AIM
Copy each of the rows below verbatim, changing nothing.

RECORDS FOR THE TASK
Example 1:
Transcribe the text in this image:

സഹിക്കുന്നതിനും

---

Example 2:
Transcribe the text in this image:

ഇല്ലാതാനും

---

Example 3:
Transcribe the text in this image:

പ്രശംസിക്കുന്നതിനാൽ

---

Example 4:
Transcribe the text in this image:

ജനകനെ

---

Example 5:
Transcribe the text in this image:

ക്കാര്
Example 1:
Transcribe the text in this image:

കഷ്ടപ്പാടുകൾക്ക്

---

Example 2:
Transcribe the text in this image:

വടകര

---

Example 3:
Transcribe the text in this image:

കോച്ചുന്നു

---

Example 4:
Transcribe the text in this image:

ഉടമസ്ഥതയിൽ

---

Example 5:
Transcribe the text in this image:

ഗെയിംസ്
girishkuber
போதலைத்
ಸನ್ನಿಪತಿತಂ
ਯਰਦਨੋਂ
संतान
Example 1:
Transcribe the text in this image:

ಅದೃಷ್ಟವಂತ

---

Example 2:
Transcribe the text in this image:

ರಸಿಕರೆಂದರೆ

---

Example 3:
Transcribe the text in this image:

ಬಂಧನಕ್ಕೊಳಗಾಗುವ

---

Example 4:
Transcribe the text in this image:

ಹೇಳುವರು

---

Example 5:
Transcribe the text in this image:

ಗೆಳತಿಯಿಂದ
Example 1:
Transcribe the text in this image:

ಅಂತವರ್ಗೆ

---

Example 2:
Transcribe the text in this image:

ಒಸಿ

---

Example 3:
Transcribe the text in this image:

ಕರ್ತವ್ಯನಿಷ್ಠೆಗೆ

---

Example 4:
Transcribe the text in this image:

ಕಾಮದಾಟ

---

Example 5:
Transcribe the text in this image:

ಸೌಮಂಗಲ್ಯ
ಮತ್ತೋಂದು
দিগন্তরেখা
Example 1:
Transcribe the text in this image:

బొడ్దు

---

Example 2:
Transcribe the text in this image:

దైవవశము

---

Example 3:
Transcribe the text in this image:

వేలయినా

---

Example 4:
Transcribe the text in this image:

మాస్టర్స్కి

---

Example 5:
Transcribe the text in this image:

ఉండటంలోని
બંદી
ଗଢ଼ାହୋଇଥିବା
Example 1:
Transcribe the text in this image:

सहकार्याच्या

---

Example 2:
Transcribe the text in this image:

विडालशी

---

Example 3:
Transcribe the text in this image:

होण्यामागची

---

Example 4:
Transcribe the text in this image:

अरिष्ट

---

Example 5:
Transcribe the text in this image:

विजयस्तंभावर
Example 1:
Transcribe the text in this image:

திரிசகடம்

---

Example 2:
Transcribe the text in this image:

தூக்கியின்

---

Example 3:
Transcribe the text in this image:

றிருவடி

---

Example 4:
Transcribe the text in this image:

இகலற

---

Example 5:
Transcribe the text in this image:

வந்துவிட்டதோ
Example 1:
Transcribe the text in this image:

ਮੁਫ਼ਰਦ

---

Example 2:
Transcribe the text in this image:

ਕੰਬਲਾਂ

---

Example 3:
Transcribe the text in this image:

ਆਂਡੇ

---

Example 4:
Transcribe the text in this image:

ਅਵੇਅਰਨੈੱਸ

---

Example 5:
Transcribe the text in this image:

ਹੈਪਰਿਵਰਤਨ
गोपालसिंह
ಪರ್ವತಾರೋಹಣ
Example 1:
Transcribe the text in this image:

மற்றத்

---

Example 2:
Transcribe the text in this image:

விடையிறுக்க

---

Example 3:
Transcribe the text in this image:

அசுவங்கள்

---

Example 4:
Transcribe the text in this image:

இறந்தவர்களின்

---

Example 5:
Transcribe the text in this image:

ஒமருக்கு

WORKED SOLUTION
Example 1:
Transcribe the text in this image:

സഹിക്കുന്നതിനും

---

Example 2:
Transcribe the text in this image:

ഇല്ലാതാനും

---

Example 3:
Transcribe the text in this image:

പ്രശംസിക്കുന്നതിനാൽ

---

Example 4:
Transcribe the text in this image:

ജനകനെ

---

Example 5:
Transcribe the text in this image:

ക്കാര്
Example 1:
Transcribe the text in this image:

കഷ്ടപ്പാടുകൾക്ക്

---

Example 2:
Transcribe the text in this image:

വടകര

---

Example 3:
Transcribe the text in this image:

കോച്ചുന്നു

---

Example 4:
Transcribe the text in this image:

ഉടമസ്ഥതയിൽ

---

Example 5:
Transcribe the text in this image:

ഗെയിംസ്
girishkuber
போதலைத்
ಸನ್ನಿಪತಿತಂ
ਯਰਦਨੋਂ
संतान
Example 1:
Transcribe the text in this image:

ಅದೃಷ್ಟವಂತ

---

Example 2:
Transcribe the text in this image:

ರಸಿಕರೆಂದರೆ

---

Example 3:
Transcribe the text in this image:

ಬಂಧನಕ್ಕೊಳಗಾಗುವ

---

Example 4:
Transcribe the text in this image:

ಹೇಳುವರು

---

Example 5:
Transcribe the text in this image:

ಗೆಳತಿಯಿಂದ
Example 1:
Transcribe the text in this image:

ಅಂತವರ್ಗೆ

---

Example 2:
Transcribe the text in this image:

ಒಸಿ

---

Example 3:
Transcribe the text in this image:

ಕರ್ತವ್ಯನಿಷ್ಠೆಗೆ

---

Example 4:
Transcribe the text in this image:

ಕಾಮದಾಟ

---

Example 5:
Transcribe the text in this image:

ಸೌಮಂಗಲ್ಯ
ಮತ್ತೋಂದು
দিগন্তরেখা
Example 1:
Transcribe the text in this image:

బొడ్దు

---

Example 2:
Transcribe the text in this image:

దైవవశము

---

Example 3:
Transcribe the text in this image:

వేలయినా

---

Example 4:
Transcribe the text in this image:

మాస్టర్స్కి

---

Example 5:
Transcribe the text in this image:

ఉండటంలోని
બંદી
ଗଢ଼ାହୋଇଥିବା
Example 1:
Transcribe the text in this image:

सहकार्याच्या

---

Example 2:
Transcribe the text in this image:

विडालशी

---

Example 3:
Transcribe the text in this image:

होण्यामागची

---

Example 4:
Transcribe the text in this image:

अरिष्ट

---

Example 5:
Transcribe the text in this image:

विजयस्तंभावर
Example 1:
Transcribe the text in this image:

திரிசகடம்

---

Example 2:
Transcribe the text in this image:

தூக்கியின்

---

Example 3:
Transcribe the text in this image:

றிருவடி

---

Example 4:
Transcribe the text in this image:

இகலற

---

Example 5:
Transcribe the text in this image:

வந்துவிட்டதோ
Example 1:
Transcribe the text in this image:

ਮੁਫ਼ਰਦ

---

Example 2:
Transcribe the text in this image:

ਕੰਬਲਾਂ

---

Example 3:
Transcribe the text in this image:

ਆਂਡੇ

---

Example 4:
Transcribe the text in this image:

ਅਵੇਅਰਨੈੱਸ

---

Example 5:
Transcribe the text in this image:

ਹੈਪਰਿਵਰਤਨ
गोपालसिंह
ಪರ್ವತಾರೋಹಣ
Example 1:
Transcribe the text in this image:

மற்றத்

---

Example 2:
Transcribe the text in this image:

விடையிறுக்க

---

Example 3:
Transcribe the text in this image:

அசுவங்கள்

---

Example 4:
Transcribe the text in this image:

இறந்தவர்களின்

---

Example 5:
Transcribe the text in this image:

ஒமருக்கு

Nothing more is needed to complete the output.